DATA FOR PROCESSING:
+ + + +

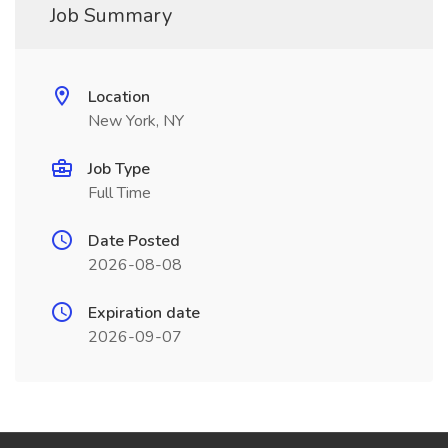
Job Summary
Location
New York, NY
Job Type
Full Time
Date Posted
2026-08-08
Expiration date
2026-09-07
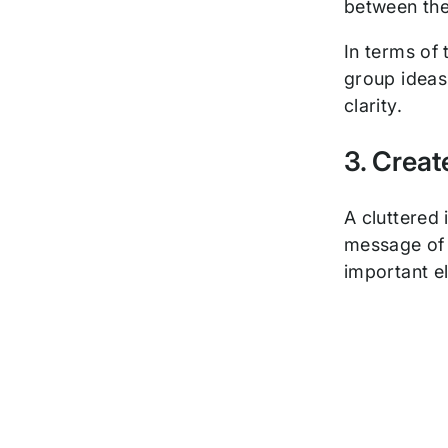
between them
In terms of 
group ideas 
clarity.
3. Crea
A cluttered
message of t
important e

+ + + +

Reproduce the data starting with the line containing "between them" and continuing through the end, with "clarity" changed to "precision" and everything else left as is.

between them
In terms of 
group ideas 
precision.
3. Crea
A cluttered
message of t
important e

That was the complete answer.